The Beach Boys were easily the best ‘60s band out of California to feature people mostly related to each other. In the grand pantheon of surf rock bands, they’re the only one whose name I can remember. Which is why it’s such a shame that they never reached their full potential. That is because my favorite Beach Boy is Charles Manson. And yes, it’s for THAT reason.
For those of you who, like me, haven’t seen “Once Upon a Time In Hollywood,” Charles Manson was a popular Hollywood influencer in the late 1960s. He famously collaborated with Dennis Wilson of the Beach Boys before embarking on an incredibly influential, if not brief, solo career.
Manson was a visionary songwriter. His single “Cease To Exist” was famously retooled as the Beach Boys’ “Never Learn Not To Love.” Later on, his catalog would be covered by everyone from Guns N’ Roses, daughter Marilyn Manson, & GG Allin. Add to that Sonic Boom and Crispin Glover and that’s the entire list.
If Brian had rejoined the group during his tenure, a Wilson/Manson songwriting duo could have rivaled the legendary partnerships of Rogers/Hammerstein, Lennon/McCartney, or Hall/Oates.
In 1969, Manson’s career was tragically cut short by murder, specifically, the string of murders he had orchestrated in order to bring about what he saw as an inevitable race war. Most scholars of pop music agree that if Charles Manson hadn’t tragically believed that God showed him how to reach the center of the earth and wanted him and his followers to hide there until black people won the race war and needed help forming a new world government, he would have written some pretty groovy tunes.

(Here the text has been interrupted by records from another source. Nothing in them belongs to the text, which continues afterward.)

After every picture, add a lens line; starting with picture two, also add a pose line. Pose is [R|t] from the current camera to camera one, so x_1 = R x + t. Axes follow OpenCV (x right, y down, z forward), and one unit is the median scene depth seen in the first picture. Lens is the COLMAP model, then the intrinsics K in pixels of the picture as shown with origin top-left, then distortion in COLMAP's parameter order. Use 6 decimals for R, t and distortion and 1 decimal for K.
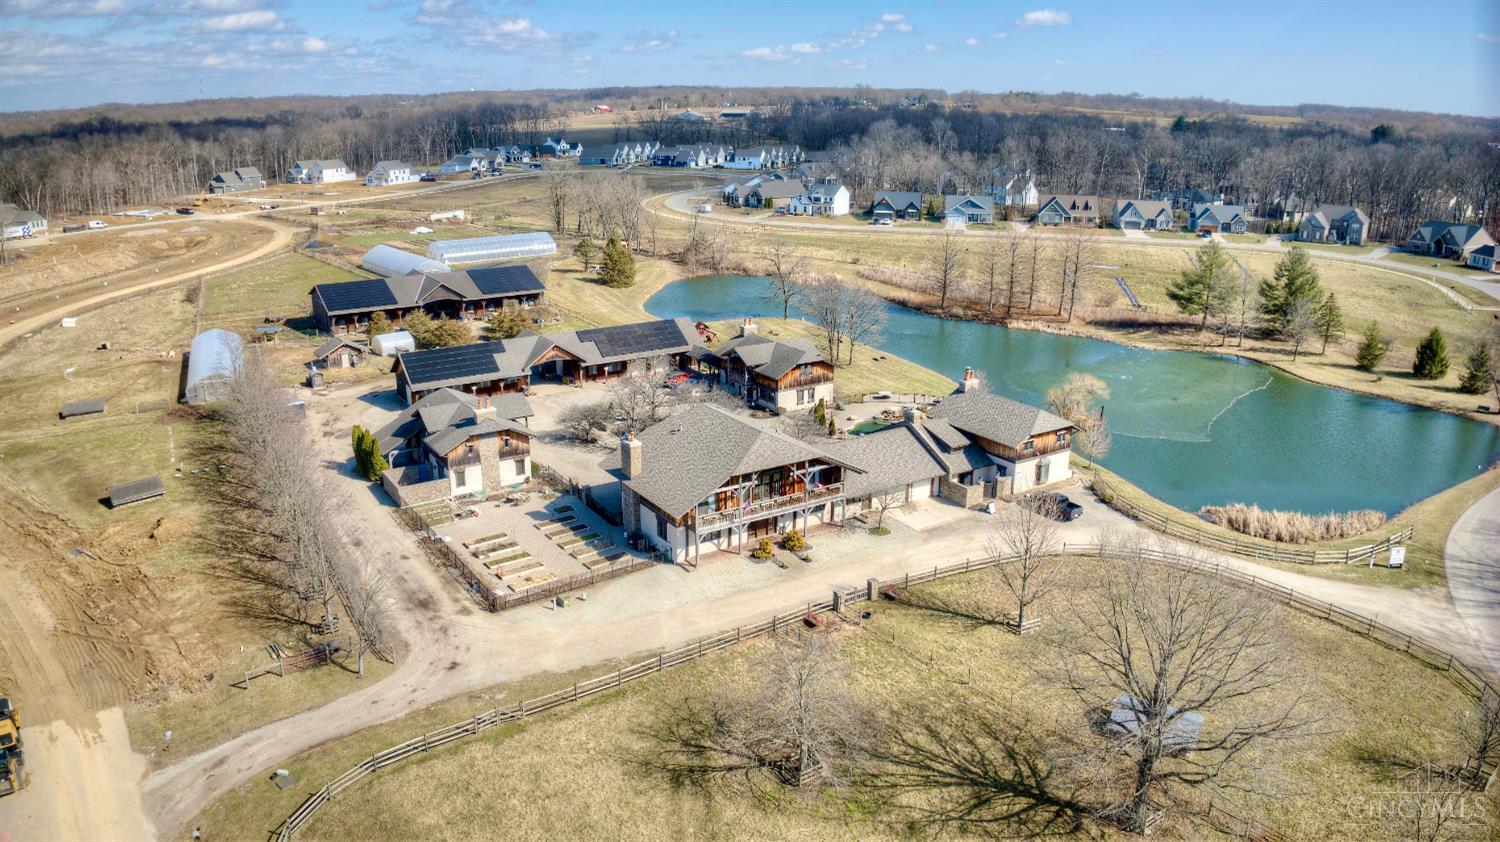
lens RADIAL K [[1069.5, 0, 749.7], [0, 1069.5, 391.1], [0, 0, 1]] dist [-0.110905, -0.005341]
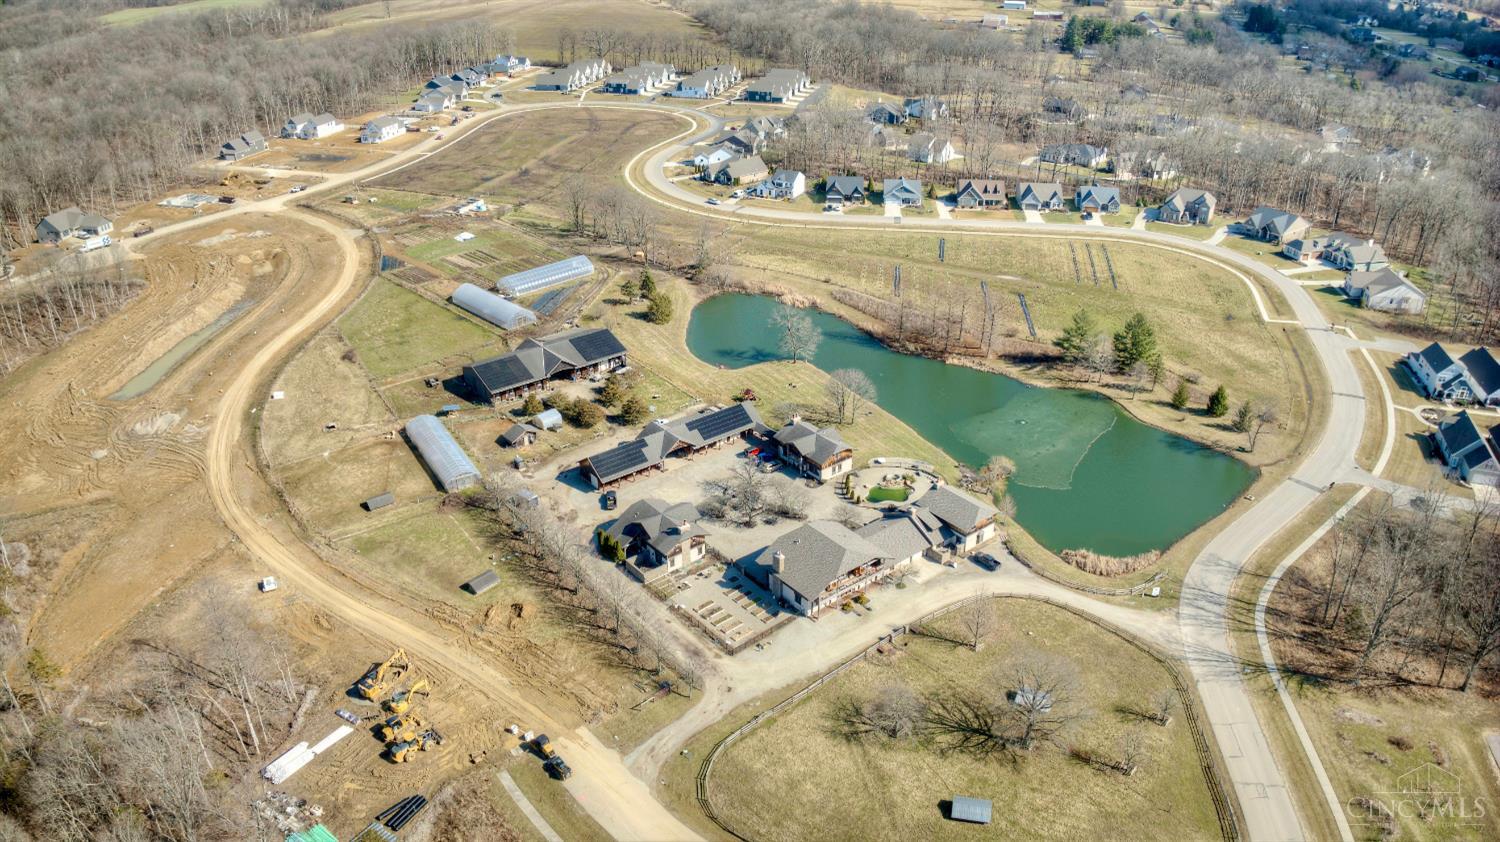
lens RADIAL K [[1069.5, 0, 749.7], [0, 1069.5, 391.1], [0, 0, 1]] dist [-0.110905, -0.005341]
pose [[0.995126, -0.047929, 0.086176, -0.291760], [0.032058, 0.983702, 0.176925, -0.547514], [-0.093251, -0.173300, 0.980444, -0.793862]]
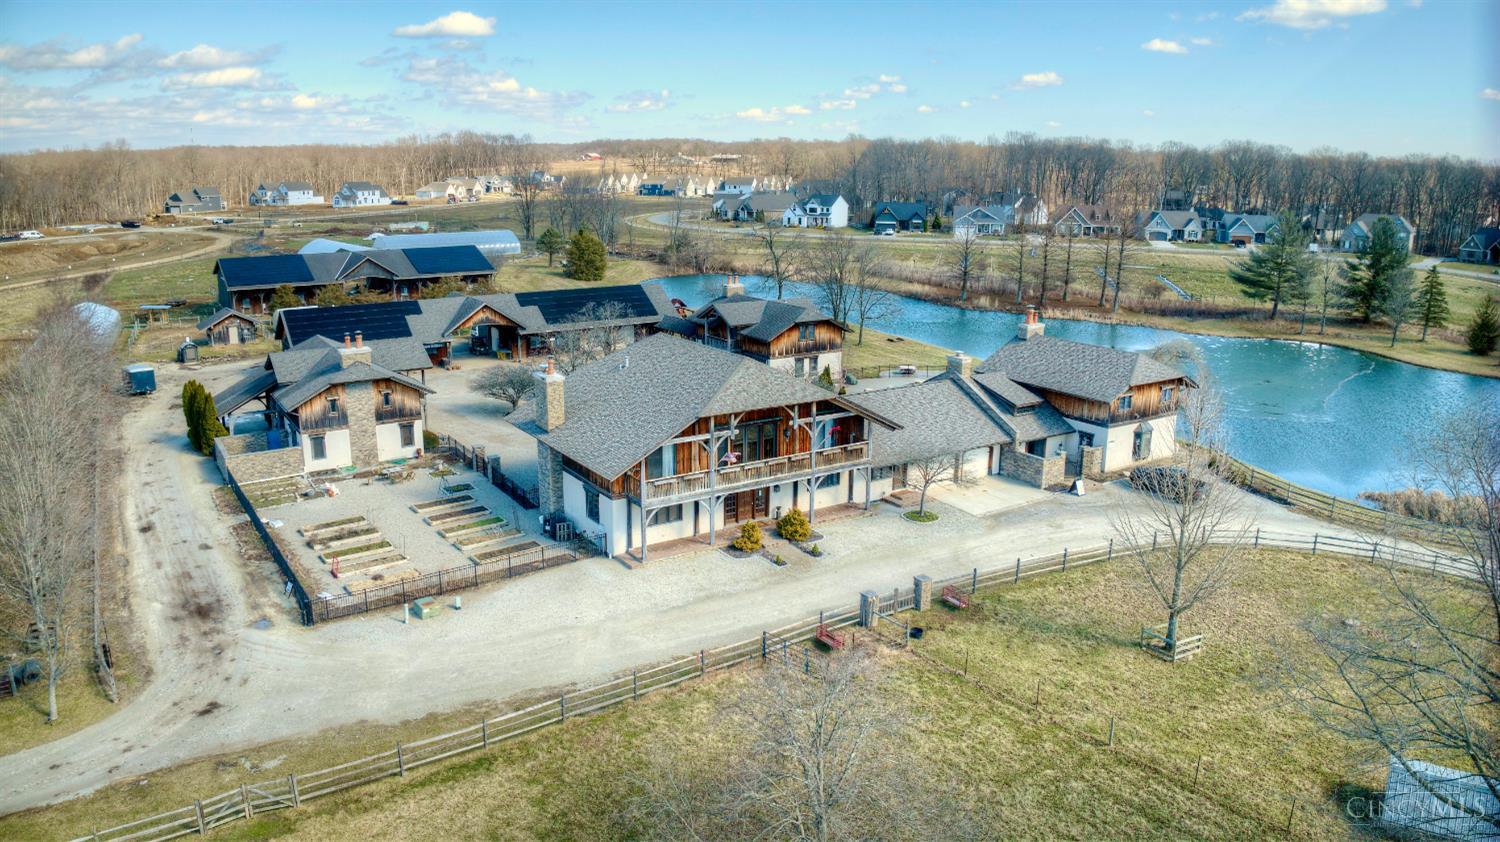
lens RADIAL K [[1069.5, 0, 749.7], [0, 1069.5, 391.1], [0, 0, 1]] dist [-0.110905, -0.005341]
pose [[0.999966, 0.002955, 0.007641, 0.007816], [-0.002538, 0.998538, -0.053995, 0.084460], [-0.007789, 0.053974, 0.998512, 0.308851]]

It’s such a shame because the Beach Boys, at this time, were going through a period of internal conflict due to Brian Wilson withdrawing from the band. They were in desperate need of a creative leader, and if there was one thing that Charley had, it was a vision. Instead, we had years of plodding leadership from Mike Love, who reduced the band from counter cultural trail blazers to state fair novelty clowns.
In the end, we’ll never truly know how this possible configuration of talent would have actualized. For now, we are simply left with contemplations of a world where Manson/Wilson topped the charts, and Mike Love was murdered.